C’est finalement peut-être cela qui manque au maniéré Baudouin de Bodinat, l’un des plus récents surgeons de ce que Julien Benda appelait le byzantinisme, sorte de croisement puissant mais instable entre le matois pessimiste Michel Houellebecq et le remarquable Jaime Semprun qui a tout dit avant lui, et dans des phrases dont la mordacité le dispute à la perfection, c’est cela qui manque à l’auteur de La Vie sur Terre, la simplicité militante d’une foi farouche, de charbonnier si l’on veut bien que cette honorable profession n’existe plus en France ni même, sans doute, en Europe, une ligne de basse en somme à son chant trop travaillé pour être autre chose que l’un des rhizomes surprenants mais point aberrants de la modernité qu’il décrie à longueur de phrase à enchâssements se voulant antimodernes et n’étant que l’extrême proue du navire rutilant mais aveugle sans son pesant barda électronique qu’est notre époque terminale. Ligne de basse qui, comme «le beffroi [qui] demeure inflexible à égrener les heures» (p. 12), permettrait à Baudouin de Bodinat de ne point se contenter de se lamenter sur le monde comme il ne va plus du tout mais accepterait de souffrir pour lui et, d’une certaine façon absolument scandaleuse, kierkegaardienne, évangélique, le rachèterait.

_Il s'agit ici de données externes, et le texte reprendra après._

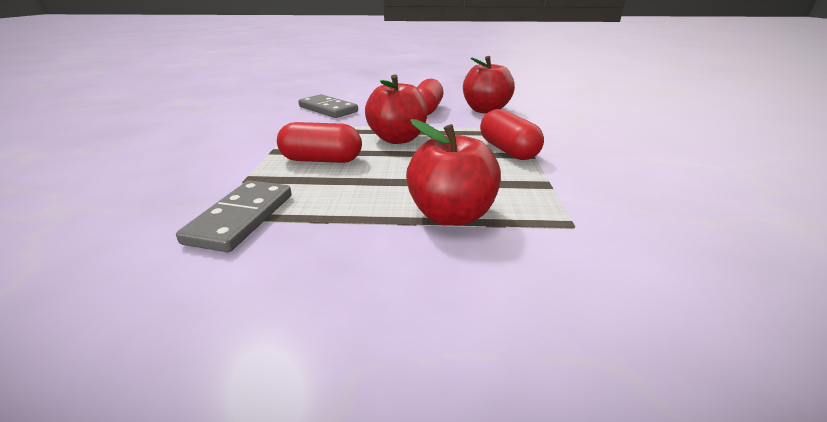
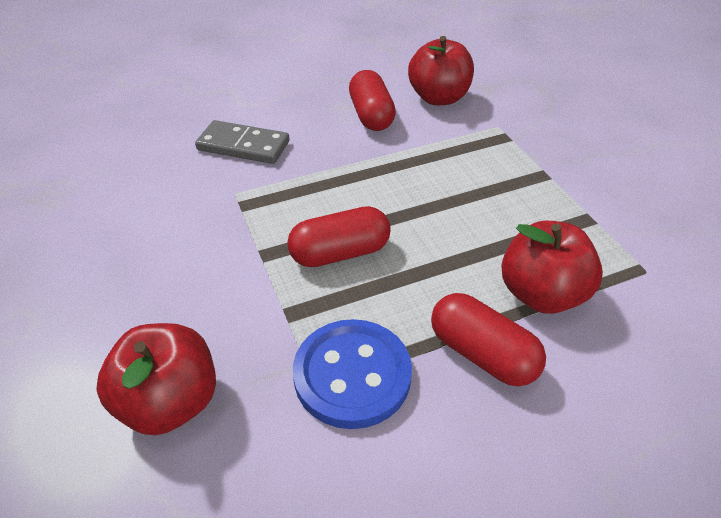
camera: 25 degrees left, 15 degrees up
(241, 218) = (352, 375): grey domino -> blue button
(397, 139) = (388, 186): red apple -> red apple (170, 402)
(507, 150) = (518, 173): red capsule -> red capsule (482, 354)

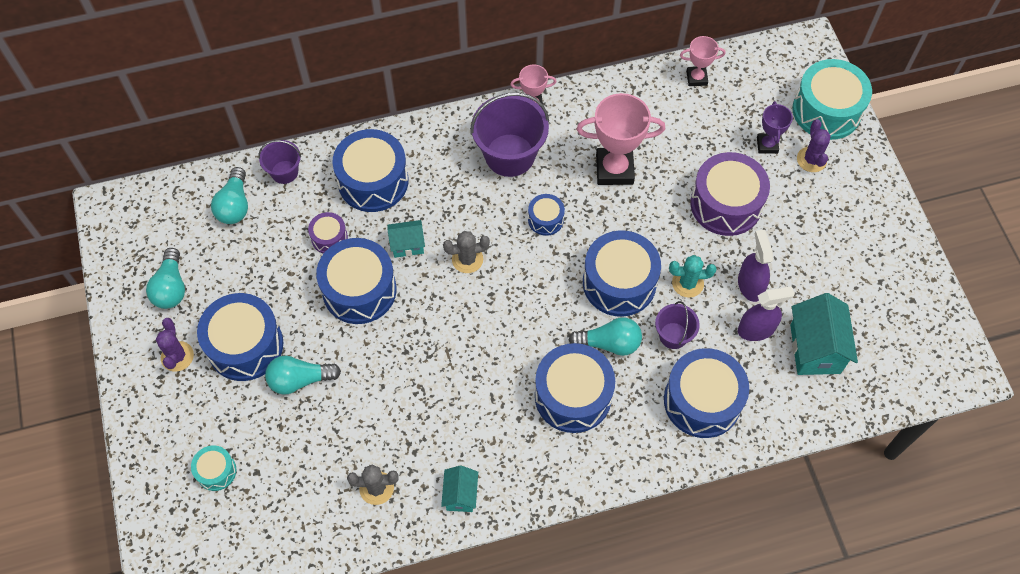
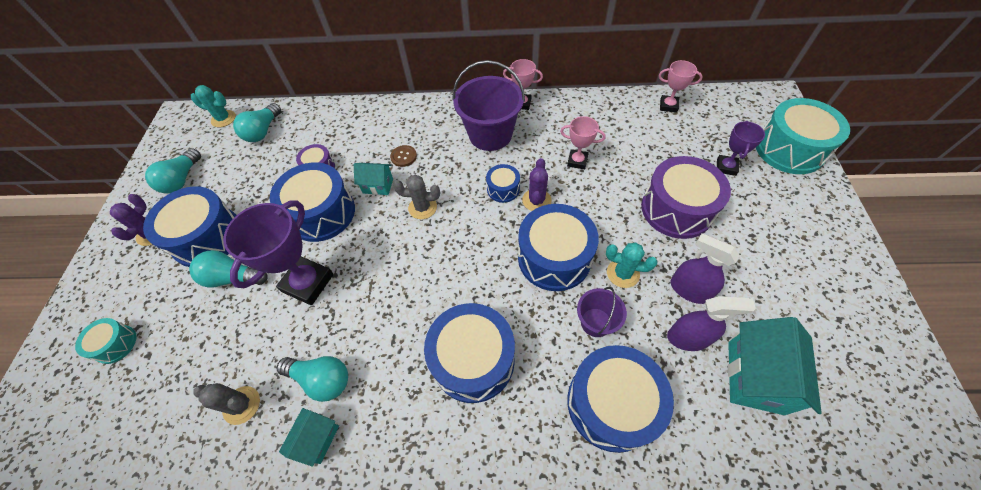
camera: 20 degrees right, 5 degrees down
(173, 198) = (223, 119): none -> turquoise cactus
(284, 172) = (311, 116): purple bucket -> none
(373, 181) = (373, 133): blue drum -> none
(382, 366) = (308, 283): none -> purple trophy
(421, 203) = (403, 156): none -> brown button
(609, 343) = (527, 314): turquoise light bulb -> turquoise light bulb (321, 379)
(614, 169) = (577, 161): pink trophy -> pink trophy, size x0.55
(750, 285) = (689, 290): purple spray bottle -> purple spray bottle turned 60 degrees counterclockwise
(811, 159) = (770, 187): purple cactus -> purple cactus (536, 200)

Pour le dire encore plus simplement, et je m’étonne que Sébastien Lapaque, d’habitude si attentif à détecter les failles les plus intimes, ne l’ait pas vu, Baudoin de Bodinat est un homme, du moins un auteur triste, à la différence des deux autres que nous allons évoquer, Matthieu Grimpret et le fou écrivant qu’est Eduardo Castellani. Il manque à Baudouin de Bodinat une échappée que laissent entrevoir, je l’ai dit, les toutes dernières lignes de son texte mélancolique et peut-être même désespéré, un solide maillet pour entamer l’édifice coruscant de tant de phrases qui l’emprisonnent : «& aussi que peut-être tout le monde se doute qu’au point où en sont les choses (en vision cavalière, ou aérienne à survoler ces périphéries de lotissements, de banlieues informes qui vont s’épaissir en entassements chaotiques d’habitations et de fonctions urbaines, et ainsi de suite à perte de vue recouvrant la Terre de cette densité de peuplement en survie assistée), c’est tout simplement sans solution. Sans plus aucun moyen pour l’espèce humaine de se dégager de ce piège où elle est entrée et qui la tient» (p. 59).